### Text block
"""

Re: [PATCH v4 0/6] VFIO mdev aggregated resources handling

Halil Pasic <pasic@xxxxxxxxxxxxx> · Tue, 18 Dec 2018 19:05:20 +0100

On Fri, 14 Dec 2018 11:28:36 -0700
Alex Williamson <alex.williamson@xxxxxxxxxx> wrote:

[..] 

> > 
> > In my opinion, bringing in this assumption that 'the parent device
> > provides <instances> homogeneous and functionally interchangeable
> > resources, and when one does a successful create one is allocated and
> > assigned to the created mdev device' was a needless limitation in the
> > first place. I.e. it does not translate at all to vfio-ap.
> 
> Instances is meant to convey limitation, not impose them.  Most mdev
> devices are fundamentally some sort of partitioning of a physical
> device, though it is possible to have purely virtual devices.  In the
> former case, various types can compose the resources in different ways
> and it's useful to have a mechanism to expose to the user, in an
> abstract way, how many of each type of device can be supported by the
> parent device in order to understand the constraints.  For example a
> GPU may only support a single "heavy weight" vGPU or (ex.) four
> "lightweight" vGPUs and a user would want to know this for their
> capacity planning.

I understand, available_instances is a very abstract way to convey
resource demand and supply for a type. AFAIU it ain't as much about
programming against, but rather about being informative. What I mean,
checking available_instances before doing a create is probably not very
helpful, as there is no guarantee that some other create won't snatch
away the 'available_instances', or the other way around.

"""

(Page-level text extractions)
"""

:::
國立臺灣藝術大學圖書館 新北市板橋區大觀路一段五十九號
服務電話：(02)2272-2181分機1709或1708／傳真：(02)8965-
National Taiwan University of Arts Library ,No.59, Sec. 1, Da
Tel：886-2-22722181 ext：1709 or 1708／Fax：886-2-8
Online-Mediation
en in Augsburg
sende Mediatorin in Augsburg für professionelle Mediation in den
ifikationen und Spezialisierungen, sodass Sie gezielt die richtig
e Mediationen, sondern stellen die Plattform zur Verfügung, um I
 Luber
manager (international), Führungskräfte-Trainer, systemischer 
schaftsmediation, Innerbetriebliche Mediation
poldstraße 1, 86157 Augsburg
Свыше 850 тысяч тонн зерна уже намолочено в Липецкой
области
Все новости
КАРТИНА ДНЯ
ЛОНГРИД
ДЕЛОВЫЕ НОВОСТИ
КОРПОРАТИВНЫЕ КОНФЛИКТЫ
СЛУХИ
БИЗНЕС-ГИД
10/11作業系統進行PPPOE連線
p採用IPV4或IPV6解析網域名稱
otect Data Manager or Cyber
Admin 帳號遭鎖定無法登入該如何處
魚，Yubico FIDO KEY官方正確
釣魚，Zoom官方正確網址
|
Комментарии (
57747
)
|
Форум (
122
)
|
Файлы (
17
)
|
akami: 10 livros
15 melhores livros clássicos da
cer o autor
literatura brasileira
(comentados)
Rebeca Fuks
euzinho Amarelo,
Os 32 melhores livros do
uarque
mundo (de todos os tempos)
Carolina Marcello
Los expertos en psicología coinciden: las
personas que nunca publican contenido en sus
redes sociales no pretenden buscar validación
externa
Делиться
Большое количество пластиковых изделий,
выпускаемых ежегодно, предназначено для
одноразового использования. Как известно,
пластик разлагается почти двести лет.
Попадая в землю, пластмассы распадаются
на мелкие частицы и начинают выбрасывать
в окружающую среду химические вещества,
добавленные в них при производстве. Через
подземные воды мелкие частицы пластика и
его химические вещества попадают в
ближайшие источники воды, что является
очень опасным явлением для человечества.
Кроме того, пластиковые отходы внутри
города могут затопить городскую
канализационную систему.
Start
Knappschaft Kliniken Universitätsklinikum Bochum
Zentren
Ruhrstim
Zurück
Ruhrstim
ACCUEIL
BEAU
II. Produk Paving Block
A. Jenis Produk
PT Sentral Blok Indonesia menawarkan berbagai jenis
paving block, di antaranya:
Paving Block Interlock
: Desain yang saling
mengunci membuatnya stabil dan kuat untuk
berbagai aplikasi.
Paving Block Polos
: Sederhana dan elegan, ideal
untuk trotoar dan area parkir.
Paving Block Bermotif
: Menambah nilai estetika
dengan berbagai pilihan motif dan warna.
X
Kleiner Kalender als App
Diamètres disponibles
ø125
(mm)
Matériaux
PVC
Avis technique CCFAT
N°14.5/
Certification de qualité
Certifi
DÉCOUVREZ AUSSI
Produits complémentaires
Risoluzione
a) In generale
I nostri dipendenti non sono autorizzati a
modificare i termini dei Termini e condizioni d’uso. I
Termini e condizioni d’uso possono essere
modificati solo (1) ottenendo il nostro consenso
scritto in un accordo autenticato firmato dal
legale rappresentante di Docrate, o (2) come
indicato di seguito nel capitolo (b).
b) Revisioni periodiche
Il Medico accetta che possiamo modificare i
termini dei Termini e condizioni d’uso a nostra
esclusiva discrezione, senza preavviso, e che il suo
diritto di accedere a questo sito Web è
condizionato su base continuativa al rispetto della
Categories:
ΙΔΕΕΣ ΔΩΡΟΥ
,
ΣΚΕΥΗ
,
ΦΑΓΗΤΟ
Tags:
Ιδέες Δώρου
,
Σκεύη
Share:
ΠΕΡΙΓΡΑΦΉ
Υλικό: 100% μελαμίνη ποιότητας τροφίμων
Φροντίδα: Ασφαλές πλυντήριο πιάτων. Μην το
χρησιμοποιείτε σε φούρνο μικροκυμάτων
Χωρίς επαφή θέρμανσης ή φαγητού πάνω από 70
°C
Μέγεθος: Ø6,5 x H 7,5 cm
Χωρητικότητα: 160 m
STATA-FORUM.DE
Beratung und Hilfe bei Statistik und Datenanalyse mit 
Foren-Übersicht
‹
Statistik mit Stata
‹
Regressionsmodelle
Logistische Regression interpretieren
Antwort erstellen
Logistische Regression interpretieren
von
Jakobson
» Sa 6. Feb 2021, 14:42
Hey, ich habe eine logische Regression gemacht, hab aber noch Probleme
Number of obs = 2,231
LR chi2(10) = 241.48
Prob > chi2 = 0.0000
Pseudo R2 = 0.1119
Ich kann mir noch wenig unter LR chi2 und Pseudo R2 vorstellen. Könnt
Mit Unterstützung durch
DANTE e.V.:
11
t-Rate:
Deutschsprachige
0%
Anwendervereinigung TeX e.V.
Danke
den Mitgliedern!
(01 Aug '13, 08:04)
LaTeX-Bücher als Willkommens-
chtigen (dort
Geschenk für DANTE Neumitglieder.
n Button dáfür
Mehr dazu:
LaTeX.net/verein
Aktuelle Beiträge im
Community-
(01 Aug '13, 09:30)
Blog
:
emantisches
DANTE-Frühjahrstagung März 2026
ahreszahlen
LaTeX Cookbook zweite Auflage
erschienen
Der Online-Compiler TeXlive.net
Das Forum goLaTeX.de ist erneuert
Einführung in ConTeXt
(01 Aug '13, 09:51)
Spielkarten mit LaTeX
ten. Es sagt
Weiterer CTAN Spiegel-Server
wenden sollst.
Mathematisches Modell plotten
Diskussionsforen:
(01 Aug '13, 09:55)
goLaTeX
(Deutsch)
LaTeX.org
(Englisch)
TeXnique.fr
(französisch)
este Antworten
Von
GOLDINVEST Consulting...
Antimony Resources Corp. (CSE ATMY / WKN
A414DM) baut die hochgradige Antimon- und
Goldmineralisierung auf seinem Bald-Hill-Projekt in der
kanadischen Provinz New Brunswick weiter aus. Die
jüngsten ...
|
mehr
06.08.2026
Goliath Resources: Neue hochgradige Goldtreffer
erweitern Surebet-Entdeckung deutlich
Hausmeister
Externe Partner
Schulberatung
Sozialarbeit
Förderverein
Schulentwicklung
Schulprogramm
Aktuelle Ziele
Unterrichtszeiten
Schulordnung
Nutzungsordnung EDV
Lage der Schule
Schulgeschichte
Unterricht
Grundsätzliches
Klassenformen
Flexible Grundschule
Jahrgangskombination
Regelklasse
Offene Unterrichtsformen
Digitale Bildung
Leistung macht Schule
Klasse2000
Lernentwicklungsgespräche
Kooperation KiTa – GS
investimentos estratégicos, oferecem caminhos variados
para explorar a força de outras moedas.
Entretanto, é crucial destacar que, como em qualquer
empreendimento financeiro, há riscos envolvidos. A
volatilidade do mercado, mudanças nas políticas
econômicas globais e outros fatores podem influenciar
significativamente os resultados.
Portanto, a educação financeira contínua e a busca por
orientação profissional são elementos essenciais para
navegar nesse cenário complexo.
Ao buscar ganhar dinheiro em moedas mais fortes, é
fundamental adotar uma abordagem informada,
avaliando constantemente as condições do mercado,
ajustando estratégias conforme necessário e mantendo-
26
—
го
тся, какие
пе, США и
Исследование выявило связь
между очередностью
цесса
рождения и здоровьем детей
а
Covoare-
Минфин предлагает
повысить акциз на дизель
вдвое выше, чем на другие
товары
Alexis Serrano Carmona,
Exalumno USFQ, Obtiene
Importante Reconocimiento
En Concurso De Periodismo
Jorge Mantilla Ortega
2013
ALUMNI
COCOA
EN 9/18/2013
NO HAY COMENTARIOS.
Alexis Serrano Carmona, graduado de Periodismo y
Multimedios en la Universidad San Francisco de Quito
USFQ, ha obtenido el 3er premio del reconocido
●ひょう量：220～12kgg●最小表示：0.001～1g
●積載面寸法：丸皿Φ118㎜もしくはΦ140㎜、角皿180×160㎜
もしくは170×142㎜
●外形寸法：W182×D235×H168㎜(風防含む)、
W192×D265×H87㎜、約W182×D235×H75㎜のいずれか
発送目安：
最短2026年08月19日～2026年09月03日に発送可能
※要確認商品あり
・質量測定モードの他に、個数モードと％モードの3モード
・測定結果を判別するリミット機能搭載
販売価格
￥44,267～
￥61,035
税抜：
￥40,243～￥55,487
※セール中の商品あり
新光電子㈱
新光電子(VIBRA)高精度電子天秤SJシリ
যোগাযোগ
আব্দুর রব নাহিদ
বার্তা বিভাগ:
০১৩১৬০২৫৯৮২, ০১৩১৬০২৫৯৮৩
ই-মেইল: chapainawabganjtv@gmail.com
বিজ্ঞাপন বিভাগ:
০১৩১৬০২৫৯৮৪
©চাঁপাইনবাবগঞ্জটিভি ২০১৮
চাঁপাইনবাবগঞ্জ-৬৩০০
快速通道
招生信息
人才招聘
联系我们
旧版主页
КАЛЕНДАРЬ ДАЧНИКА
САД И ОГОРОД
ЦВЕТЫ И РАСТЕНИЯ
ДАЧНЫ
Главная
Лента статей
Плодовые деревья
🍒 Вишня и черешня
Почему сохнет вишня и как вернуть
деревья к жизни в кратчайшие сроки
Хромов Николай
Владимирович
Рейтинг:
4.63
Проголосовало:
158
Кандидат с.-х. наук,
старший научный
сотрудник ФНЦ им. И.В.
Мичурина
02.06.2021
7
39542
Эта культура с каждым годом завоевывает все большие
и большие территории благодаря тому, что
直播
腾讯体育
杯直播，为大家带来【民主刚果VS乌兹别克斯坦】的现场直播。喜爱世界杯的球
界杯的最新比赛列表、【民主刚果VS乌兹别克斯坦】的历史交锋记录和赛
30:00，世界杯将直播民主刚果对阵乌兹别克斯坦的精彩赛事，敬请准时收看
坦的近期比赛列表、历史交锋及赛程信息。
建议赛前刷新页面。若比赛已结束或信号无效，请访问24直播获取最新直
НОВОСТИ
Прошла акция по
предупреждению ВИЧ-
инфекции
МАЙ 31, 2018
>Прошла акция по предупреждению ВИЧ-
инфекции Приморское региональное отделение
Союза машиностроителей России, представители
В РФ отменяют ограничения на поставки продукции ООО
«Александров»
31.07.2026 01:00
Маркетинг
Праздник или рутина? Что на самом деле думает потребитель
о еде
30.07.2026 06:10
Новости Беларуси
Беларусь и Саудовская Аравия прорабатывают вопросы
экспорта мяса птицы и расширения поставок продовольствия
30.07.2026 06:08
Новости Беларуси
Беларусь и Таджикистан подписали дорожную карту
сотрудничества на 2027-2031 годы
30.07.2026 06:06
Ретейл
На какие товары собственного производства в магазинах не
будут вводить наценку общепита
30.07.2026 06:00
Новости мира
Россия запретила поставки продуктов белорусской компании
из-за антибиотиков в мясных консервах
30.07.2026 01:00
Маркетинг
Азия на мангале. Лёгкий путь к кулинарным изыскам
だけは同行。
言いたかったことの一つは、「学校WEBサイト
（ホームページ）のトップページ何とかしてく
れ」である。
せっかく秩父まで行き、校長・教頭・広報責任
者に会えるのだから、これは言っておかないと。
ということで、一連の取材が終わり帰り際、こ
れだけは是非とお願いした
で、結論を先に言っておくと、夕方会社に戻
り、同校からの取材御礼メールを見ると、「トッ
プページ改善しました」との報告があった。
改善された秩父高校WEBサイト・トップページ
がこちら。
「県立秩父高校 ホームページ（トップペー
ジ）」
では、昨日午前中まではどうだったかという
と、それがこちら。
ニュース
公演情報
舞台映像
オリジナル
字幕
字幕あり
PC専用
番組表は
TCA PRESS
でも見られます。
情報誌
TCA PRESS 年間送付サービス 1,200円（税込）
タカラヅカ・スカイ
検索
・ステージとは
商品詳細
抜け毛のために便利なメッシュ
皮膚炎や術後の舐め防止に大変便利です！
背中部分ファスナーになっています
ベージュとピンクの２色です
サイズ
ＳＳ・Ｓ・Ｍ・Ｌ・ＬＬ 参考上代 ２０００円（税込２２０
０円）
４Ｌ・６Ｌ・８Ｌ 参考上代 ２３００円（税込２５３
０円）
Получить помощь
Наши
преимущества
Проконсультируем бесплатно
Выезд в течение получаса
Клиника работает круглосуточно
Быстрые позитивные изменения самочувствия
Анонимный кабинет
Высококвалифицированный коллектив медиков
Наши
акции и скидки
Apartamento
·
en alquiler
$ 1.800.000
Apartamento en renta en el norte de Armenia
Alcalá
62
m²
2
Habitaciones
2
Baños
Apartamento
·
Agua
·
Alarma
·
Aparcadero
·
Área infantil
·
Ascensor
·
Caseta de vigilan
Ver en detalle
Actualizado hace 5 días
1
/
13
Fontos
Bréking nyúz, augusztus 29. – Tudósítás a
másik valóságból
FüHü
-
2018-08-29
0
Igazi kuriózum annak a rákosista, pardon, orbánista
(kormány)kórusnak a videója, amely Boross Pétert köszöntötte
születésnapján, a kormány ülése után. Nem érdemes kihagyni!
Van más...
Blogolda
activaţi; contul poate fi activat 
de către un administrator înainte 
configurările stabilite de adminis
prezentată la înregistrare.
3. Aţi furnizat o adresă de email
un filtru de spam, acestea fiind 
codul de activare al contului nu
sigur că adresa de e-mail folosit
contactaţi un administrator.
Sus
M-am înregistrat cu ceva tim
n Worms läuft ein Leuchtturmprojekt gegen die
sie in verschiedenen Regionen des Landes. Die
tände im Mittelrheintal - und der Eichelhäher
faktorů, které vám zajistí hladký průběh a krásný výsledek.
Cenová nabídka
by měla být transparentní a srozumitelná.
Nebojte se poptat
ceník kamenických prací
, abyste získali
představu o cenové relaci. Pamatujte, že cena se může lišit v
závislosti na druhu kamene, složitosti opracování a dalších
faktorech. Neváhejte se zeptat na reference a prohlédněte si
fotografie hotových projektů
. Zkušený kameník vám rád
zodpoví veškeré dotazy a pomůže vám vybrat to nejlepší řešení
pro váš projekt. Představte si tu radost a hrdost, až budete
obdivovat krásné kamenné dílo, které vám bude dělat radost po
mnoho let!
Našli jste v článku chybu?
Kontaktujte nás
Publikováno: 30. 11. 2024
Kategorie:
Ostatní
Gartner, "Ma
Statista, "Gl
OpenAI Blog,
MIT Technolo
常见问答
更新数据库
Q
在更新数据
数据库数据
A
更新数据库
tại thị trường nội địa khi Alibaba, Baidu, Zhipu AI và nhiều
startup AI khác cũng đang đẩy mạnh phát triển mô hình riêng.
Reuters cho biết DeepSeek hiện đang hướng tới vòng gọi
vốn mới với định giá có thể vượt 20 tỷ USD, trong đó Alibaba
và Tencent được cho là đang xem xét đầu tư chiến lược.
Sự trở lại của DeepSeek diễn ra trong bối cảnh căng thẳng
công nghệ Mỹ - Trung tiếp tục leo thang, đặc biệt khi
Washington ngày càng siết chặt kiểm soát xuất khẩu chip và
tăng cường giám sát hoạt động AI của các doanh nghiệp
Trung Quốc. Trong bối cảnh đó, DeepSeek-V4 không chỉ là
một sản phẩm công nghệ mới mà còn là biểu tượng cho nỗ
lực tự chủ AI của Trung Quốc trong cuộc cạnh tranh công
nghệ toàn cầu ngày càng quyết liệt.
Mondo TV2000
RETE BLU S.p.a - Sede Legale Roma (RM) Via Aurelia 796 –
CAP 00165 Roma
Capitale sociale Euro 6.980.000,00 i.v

"""

### Work item
Reproduce the portion of the VFIO mdev patch discussion starting at "On Fri, 14 Dec" and ending at "all to vfio-ap.".

### Result
On Fri, 14 Dec 2018 11:28:36 -0700
Alex Williamson <alex.williamson@xxxxxxxxxx> wrote:

[..] 

> > 
> > In my opinion, bringing in this assumption that 'the parent device
> > provides <instances> homogeneous and functionally interchangeable
> > resources, and when one does a successful create one is allocated and
> > assigned to the created mdev device' was a needless limitation in the
> > first place. I.e. it does not translate at all to vfio-ap.